Kyle Willingham ('09) | Biology

kyle willingham

Biology major
from Abilene, Texas

Kyle Willingham grew up watching his grandfather practice medicine. He played with his grandfather's medical instruments when he came over to visit and spent time listening to his grandfather's stories. When they went hunting together, his grandfather would help him gut the deer and then would identify the major organs for him.

You can get a good education anywhere - what I really liked here was the integrating of faith and biology. 

When Kyle came into high school, he discovered that he was good at science. He did well in biology classes and competed in UIL science. There was never a moment when he suddenly decided to major in biology or knew that he wanted to practice medicine. He simply had spent his entire life watching respected role models practice medicine, he recalled.

At ACU, Kyle's interest was heightened as he took research trips with faculty in the biology department.

One expedition with biology professor Dr. Tom Lee involved collecting pocket mice as specimens for research. He and the professor went to the Del Rio area of Texas, where they caught the mice in steel traps, tagged them and then released them. Kyle particularly enjoyed the hands-on feel of being in the field.

"It was a good experience," he said. 

Hands-on research

Another trip with Dr. Tom Pirtle involved traveling to Washington to conduct neurophysiology research on Clione limacina, commonly called "sea angels." These small mollusks, which are similar to sea slugs and inhabit the waters off the coast of Washington, use their wing-like parapodia to produce an up-and-down motion. Kyle helped his professor catch the mollusks, dissect them and attach intracellular electrodes to the nerve cells in order to record action in the "wings."

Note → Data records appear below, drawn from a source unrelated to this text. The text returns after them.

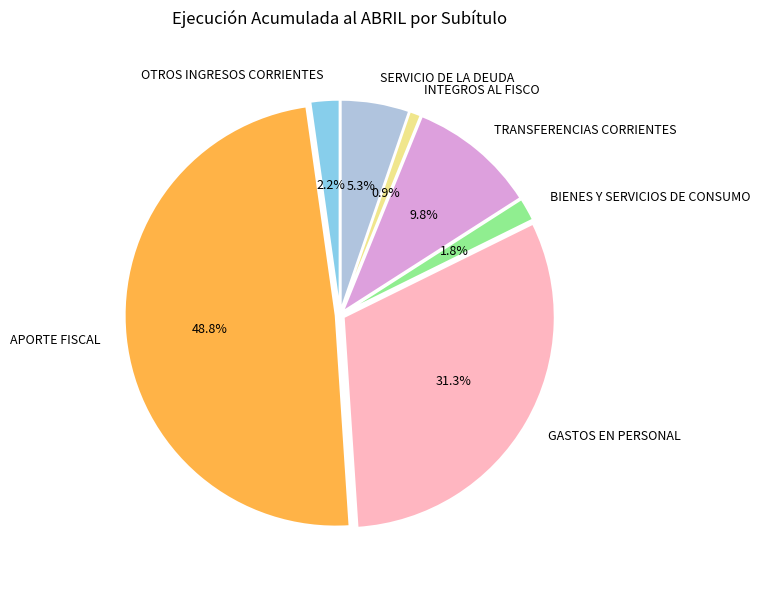

To the nearest percent, what is the difference between the largest and smallest slice percentages?

48%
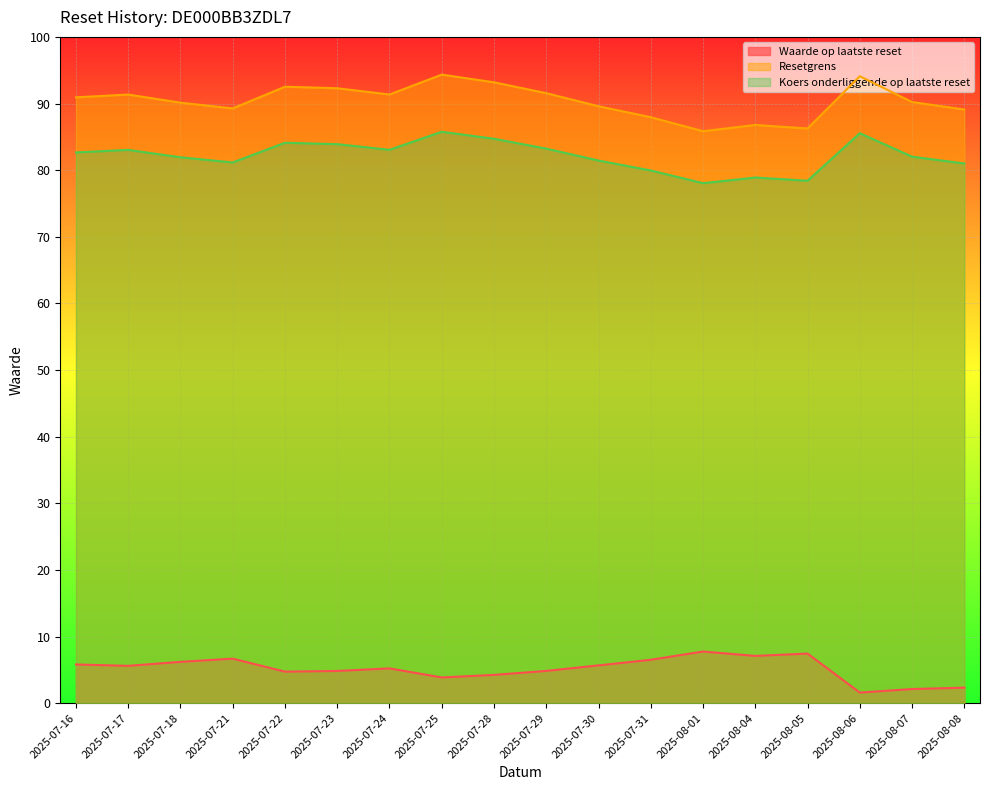

Does the chart display data point markers on the line(s)?

No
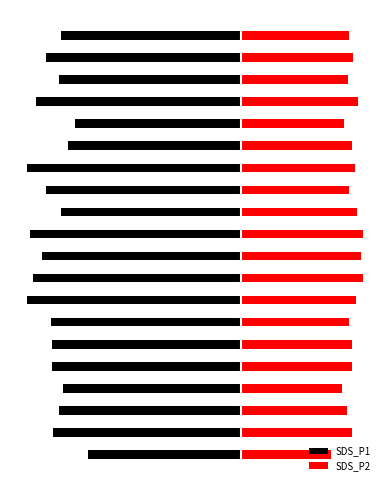

Which series has the largest total across all categories?

SDS_P2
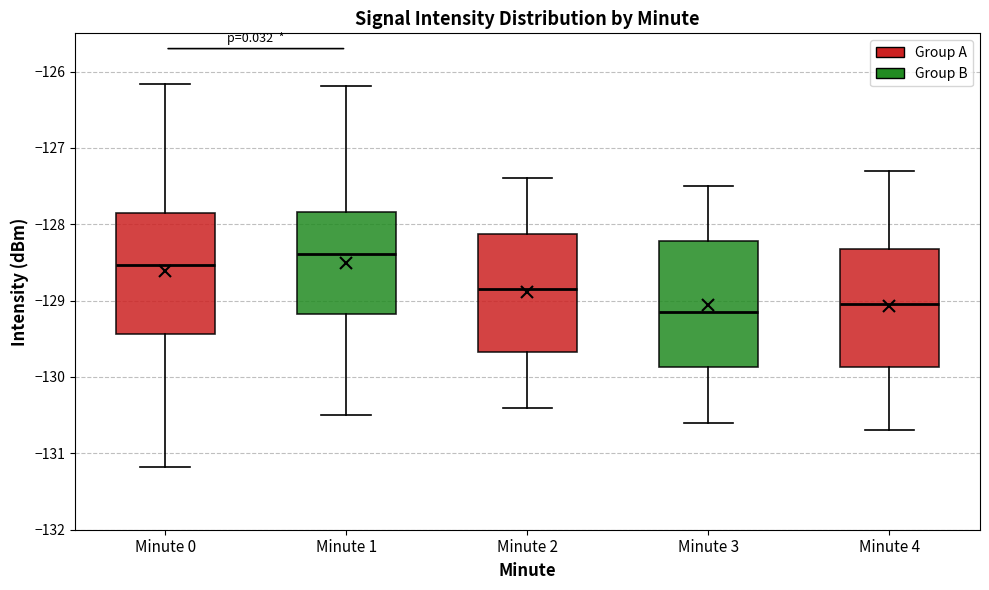

Where is the lower edge of the box for Minute 2 on the y-axis? The values are not printed on the chart, so give them approximately, as read against the axis.

-129.7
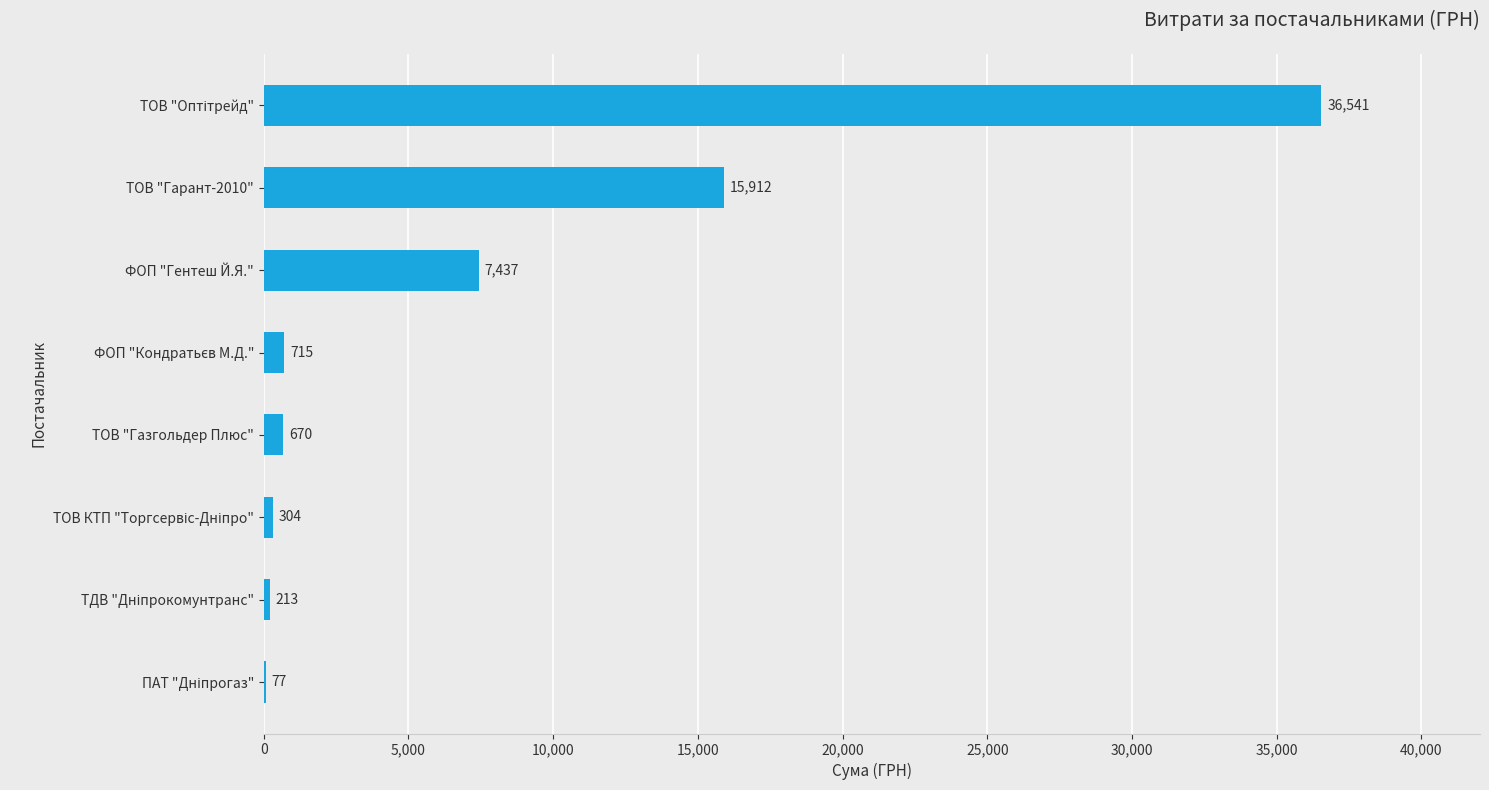

How many distinct data groups are displayed?

1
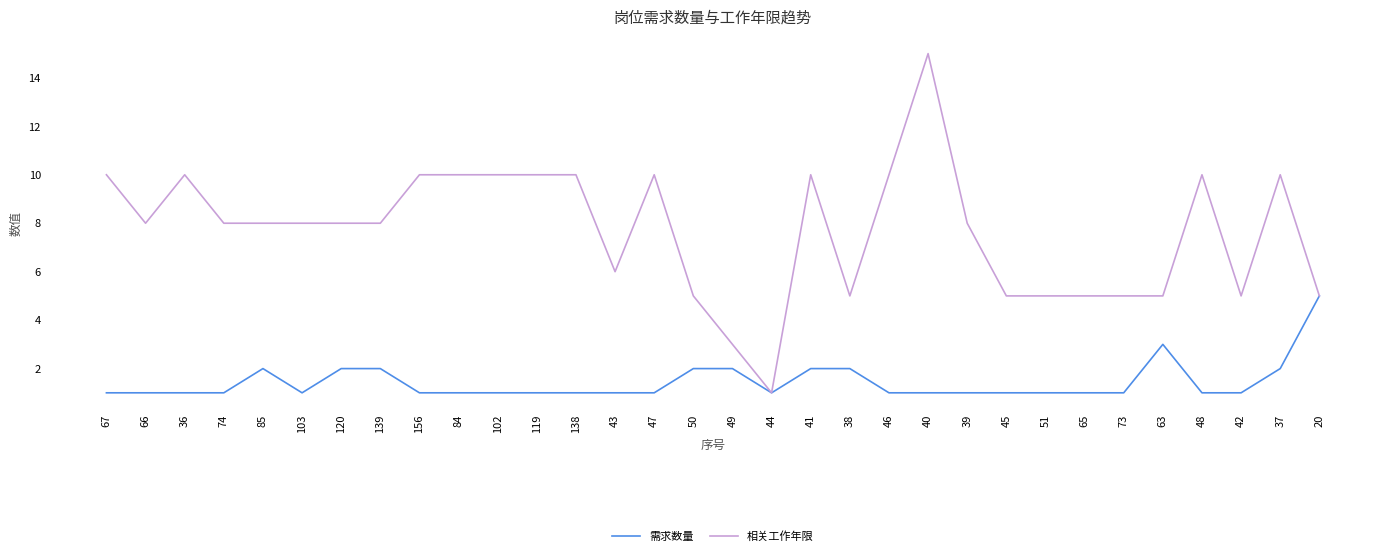

At which label does 相关工作年限 reach its minimum?

44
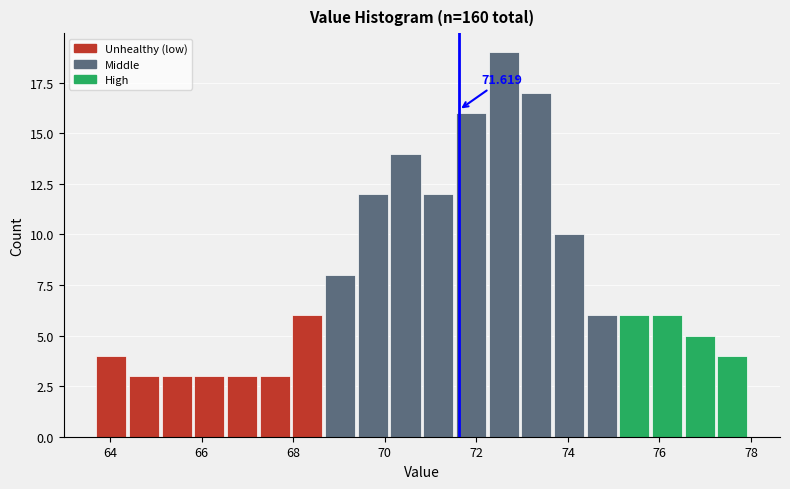

Read against the x-axis, roughly where is the centre of the tallest bar?

72.6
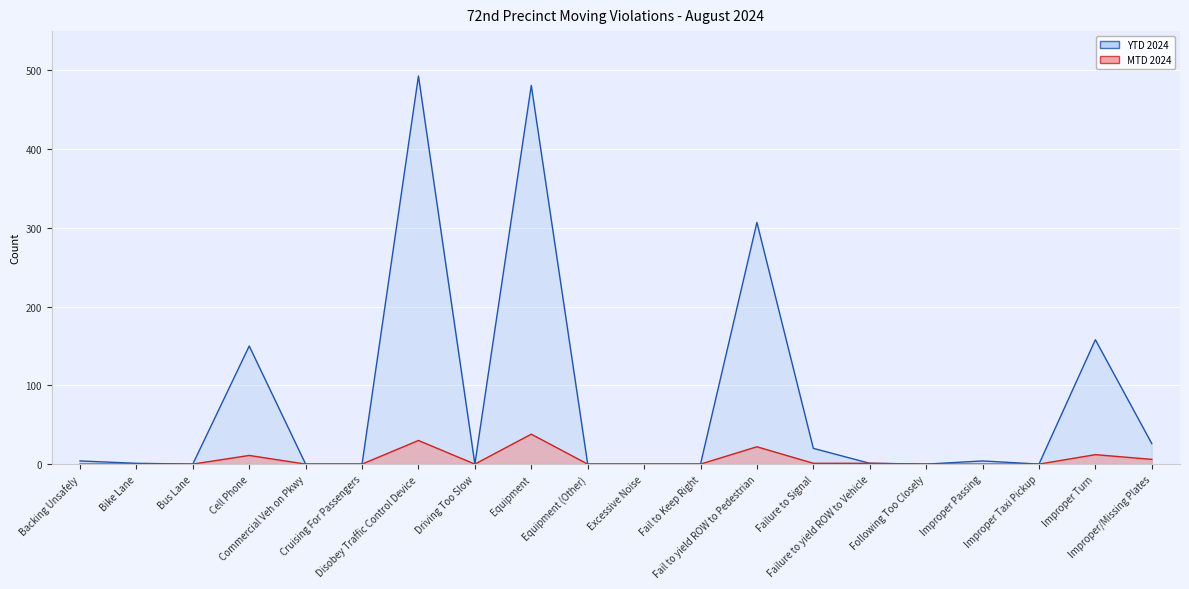

True or false: YTD 2024 and MTD 2024 intersect in this chart.

False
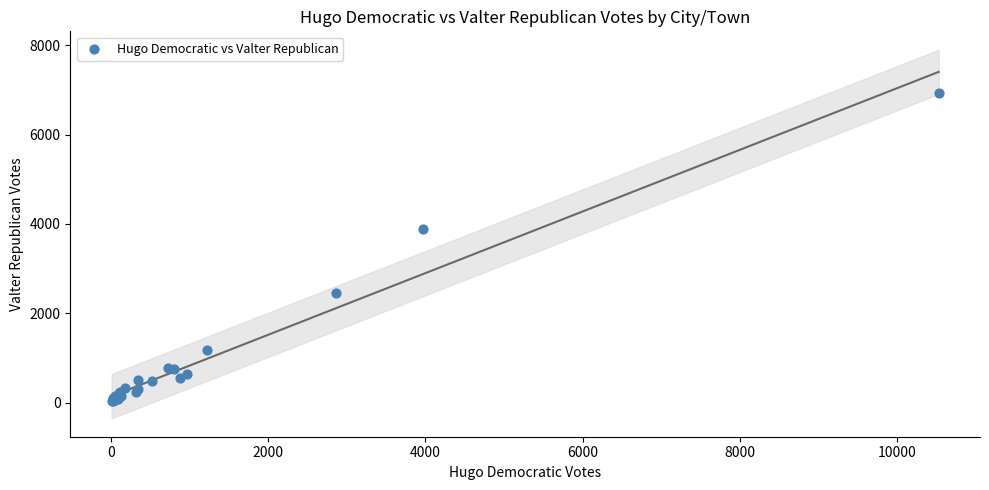

What Y value in the scatter plot is closest to 3488?

3876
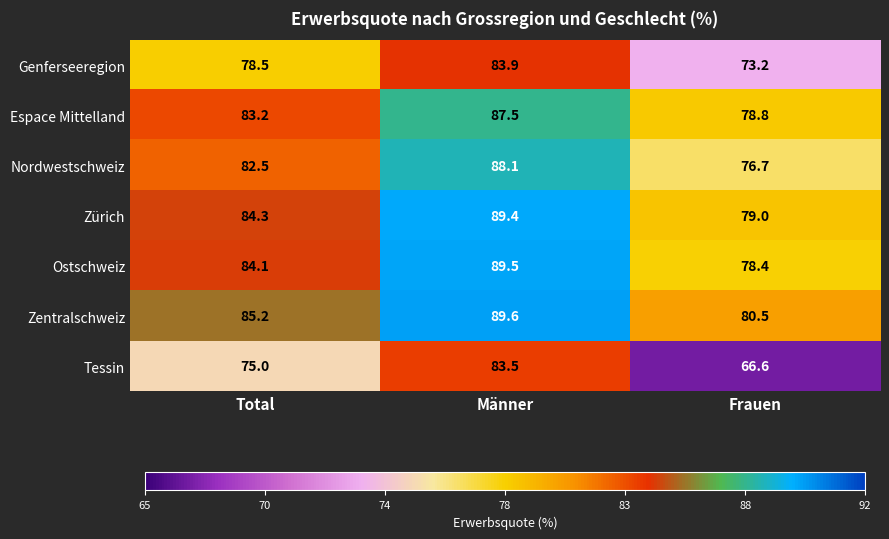

How many data points does each series have?

3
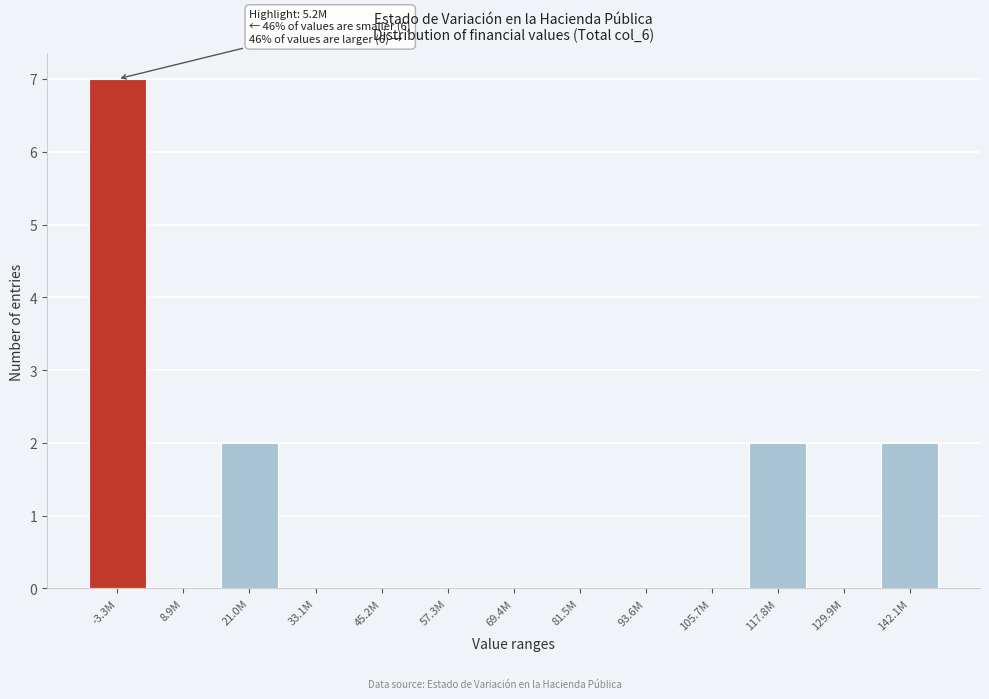

Reading left to right, transcribe all the data shown in this chart.

-3.3M=7	8.9M=0	21.0M=2	33.1M=0	45.2M=0	57.3M=0	69.4M=0	81.5M=0	93.6M=0	105.7M=0	117.8M=2	129.9M=0	142.1M=2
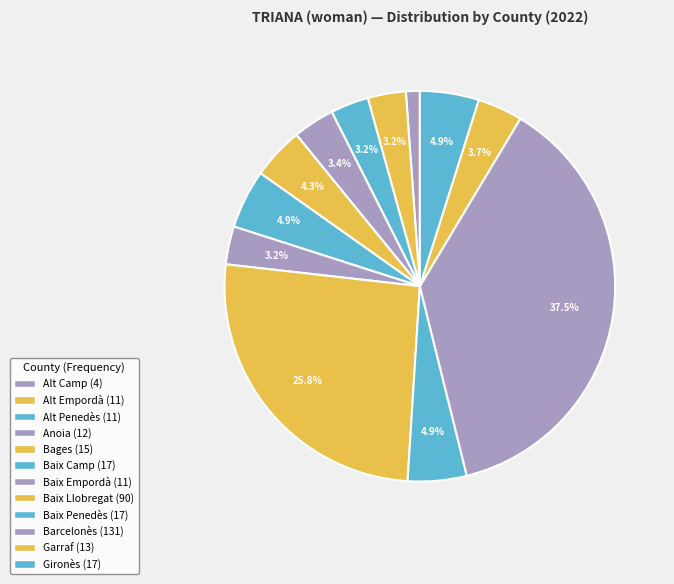

To the nearest percent, what is the average slice percentage?

8%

The second phase of the experiment involved applying a drug that blocks the hyperpolarization-activated cation current (Ih) channels, to the mollusks' nerve cells to see how the drug affected locomotion rhythm. The team discovered that the drug slowed down the beating rhythm of the "wings," which shows that the Ih channels play an important role in maintaining the basic swim rhythm, Kyle explained. They later presented this research at a San Antonio conference, where they received Best Student Poster out of their category.

At ACU, Kyle has also been a teacher's assistant for several labs, including general biology I and II. He viewed the lab work not as drudgery, but as another opportunity to observe experiments he'd already conducted. His position as a teacher's assistant was also a chance to help younger students learn the basic mechanics of their discipline.

Why ACU?

Through research trips, assisting in labs and working closely with professors, Kyle has a definite opinion about the value of the ACU community. He primarily chose ACU because it was private, Christian and small.  "I really liked that it was a smaller college," he said.

He also enjoyed the ability to have close, meaningful relationships with his professors and other students. The professors "really helped me a lot," he said. "You can see them as role models, too. You learn about more than just the classroom."  

The blend of faith and education offered at ACU appealed to him as well. "You can get a good education anywhere - what I really liked here was the integrating of faith and biology," he said.

Kyle's plan for the future involves getting accepted to medical school and possibly going into general practice. He has applied to schools all over Texas and received interviews at Texas Tech University Health Sciences Center at Lubbock and El Paso and the Texas College of Osteopathic Medicine at Dallas.

His mission, however, is simple: "mainly, just to be the best we can with what we're presented with, providing the care that we can and providing it well - showing God’s love," he said.